EXERCISE DETAILS:
Reproduce without any change the lines starting with the first one and going on through the line with "കടത്തുമായിരുന്നു".

_ _ _ _

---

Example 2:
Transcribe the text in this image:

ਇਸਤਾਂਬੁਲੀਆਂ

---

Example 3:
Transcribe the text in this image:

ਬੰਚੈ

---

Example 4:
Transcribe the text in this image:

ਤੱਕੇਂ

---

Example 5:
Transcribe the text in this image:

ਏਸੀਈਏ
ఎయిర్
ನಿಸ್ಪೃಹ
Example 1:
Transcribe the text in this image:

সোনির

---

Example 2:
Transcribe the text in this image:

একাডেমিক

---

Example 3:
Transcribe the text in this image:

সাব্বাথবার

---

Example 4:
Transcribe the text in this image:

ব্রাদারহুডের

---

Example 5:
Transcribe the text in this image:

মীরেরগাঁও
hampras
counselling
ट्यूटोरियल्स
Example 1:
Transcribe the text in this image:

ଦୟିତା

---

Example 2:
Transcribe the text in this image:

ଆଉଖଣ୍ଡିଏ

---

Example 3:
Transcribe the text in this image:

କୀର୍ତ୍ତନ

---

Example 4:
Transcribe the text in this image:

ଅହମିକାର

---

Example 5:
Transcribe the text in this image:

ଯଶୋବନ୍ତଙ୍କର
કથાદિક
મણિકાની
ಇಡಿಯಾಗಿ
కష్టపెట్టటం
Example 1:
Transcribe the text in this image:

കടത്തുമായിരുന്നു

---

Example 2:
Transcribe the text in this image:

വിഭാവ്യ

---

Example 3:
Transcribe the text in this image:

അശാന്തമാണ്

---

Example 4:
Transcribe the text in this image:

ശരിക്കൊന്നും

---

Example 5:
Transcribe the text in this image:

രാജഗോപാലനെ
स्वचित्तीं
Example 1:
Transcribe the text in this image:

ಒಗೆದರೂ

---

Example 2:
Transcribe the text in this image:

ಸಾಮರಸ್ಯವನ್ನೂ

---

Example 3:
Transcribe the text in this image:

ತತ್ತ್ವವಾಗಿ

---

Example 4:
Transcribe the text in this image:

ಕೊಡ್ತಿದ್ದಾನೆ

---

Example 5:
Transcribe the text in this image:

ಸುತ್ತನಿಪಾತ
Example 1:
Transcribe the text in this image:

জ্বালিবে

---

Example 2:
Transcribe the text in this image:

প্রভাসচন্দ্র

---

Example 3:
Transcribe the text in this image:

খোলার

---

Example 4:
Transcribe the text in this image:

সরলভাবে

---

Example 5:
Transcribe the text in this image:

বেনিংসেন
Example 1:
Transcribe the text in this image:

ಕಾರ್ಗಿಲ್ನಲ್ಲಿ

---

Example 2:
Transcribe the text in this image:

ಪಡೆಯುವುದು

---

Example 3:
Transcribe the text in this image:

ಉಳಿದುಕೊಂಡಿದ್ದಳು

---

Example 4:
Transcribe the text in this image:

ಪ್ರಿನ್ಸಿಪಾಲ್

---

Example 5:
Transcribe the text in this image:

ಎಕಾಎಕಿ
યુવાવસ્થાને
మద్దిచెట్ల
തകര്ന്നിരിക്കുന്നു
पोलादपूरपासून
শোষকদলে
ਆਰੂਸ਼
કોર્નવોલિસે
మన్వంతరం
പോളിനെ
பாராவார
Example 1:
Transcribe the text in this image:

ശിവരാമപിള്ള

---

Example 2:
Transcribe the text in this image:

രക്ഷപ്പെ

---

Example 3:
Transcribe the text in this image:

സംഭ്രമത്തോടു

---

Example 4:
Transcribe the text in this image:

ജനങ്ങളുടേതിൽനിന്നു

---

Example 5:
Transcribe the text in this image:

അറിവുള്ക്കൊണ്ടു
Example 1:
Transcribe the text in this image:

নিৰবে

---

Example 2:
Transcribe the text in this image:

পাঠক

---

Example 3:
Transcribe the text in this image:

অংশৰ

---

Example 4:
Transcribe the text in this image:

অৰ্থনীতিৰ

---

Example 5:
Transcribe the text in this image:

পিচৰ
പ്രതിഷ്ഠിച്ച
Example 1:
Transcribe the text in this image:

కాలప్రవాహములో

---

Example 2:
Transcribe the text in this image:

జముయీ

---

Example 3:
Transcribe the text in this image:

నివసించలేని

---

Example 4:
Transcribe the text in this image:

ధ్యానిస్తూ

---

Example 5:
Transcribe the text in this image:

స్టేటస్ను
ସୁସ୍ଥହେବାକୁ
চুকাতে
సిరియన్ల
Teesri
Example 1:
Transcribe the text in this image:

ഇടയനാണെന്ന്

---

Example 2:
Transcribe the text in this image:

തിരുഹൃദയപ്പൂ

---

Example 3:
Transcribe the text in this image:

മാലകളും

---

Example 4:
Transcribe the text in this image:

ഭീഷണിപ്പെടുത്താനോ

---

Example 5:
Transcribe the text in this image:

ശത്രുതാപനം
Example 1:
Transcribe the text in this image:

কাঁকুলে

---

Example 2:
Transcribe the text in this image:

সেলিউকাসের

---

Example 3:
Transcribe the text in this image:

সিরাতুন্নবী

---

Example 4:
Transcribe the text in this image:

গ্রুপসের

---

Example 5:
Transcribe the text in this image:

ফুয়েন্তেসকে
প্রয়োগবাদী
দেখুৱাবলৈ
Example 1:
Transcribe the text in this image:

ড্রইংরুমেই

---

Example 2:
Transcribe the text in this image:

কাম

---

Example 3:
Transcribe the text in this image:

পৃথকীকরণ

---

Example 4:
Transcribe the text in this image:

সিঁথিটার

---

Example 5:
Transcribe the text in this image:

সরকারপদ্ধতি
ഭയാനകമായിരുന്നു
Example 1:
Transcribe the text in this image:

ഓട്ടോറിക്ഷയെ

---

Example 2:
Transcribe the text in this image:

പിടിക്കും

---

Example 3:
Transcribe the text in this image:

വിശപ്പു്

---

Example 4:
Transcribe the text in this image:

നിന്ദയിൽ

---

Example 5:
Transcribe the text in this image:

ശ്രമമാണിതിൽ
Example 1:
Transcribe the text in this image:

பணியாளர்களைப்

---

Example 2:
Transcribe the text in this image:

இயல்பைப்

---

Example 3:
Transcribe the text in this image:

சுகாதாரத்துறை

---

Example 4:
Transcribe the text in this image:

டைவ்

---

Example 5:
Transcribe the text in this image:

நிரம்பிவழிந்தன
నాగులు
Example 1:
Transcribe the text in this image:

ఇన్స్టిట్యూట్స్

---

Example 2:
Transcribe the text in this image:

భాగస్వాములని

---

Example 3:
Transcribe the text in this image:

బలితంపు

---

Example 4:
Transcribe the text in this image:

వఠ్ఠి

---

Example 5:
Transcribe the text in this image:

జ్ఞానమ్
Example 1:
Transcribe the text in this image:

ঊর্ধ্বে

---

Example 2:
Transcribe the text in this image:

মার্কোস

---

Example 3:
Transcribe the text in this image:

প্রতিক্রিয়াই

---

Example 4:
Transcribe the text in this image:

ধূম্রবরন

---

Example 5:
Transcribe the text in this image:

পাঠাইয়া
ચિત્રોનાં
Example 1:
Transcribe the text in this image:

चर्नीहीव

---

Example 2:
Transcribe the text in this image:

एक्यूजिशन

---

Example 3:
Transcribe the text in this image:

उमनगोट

_ _ _ _

OUTPUT FOR THIS EXERCISE:
---

Example 2:
Transcribe the text in this image:

ਇਸਤਾਂਬੁਲੀਆਂ

---

Example 3:
Transcribe the text in this image:

ਬੰਚੈ

---

Example 4:
Transcribe the text in this image:

ਤੱਕੇਂ

---

Example 5:
Transcribe the text in this image:

ਏਸੀਈਏ
ఎయిర్
ನಿಸ್ಪೃಹ
Example 1:
Transcribe the text in this image:

সোনির

---

Example 2:
Transcribe the text in this image:

একাডেমিক

---

Example 3:
Transcribe the text in this image:

সাব্বাথবার

---

Example 4:
Transcribe the text in this image:

ব্রাদারহুডের

---

Example 5:
Transcribe the text in this image:

মীরেরগাঁও
hampras
counselling
ट्यूटोरियल्स
Example 1:
Transcribe the text in this image:

ଦୟିତା

---

Example 2:
Transcribe the text in this image:

ଆଉଖଣ୍ଡିଏ

---

Example 3:
Transcribe the text in this image:

କୀର୍ତ୍ତନ

---

Example 4:
Transcribe the text in this image:

ଅହମିକାର

---

Example 5:
Transcribe the text in this image:

ଯଶୋବନ୍ତଙ୍କର
કથાદિક
મણિકાની
ಇಡಿಯಾಗಿ
కష్టపెట్టటం
Example 1:
Transcribe the text in this image:

കടത്തുമായിരുന്നു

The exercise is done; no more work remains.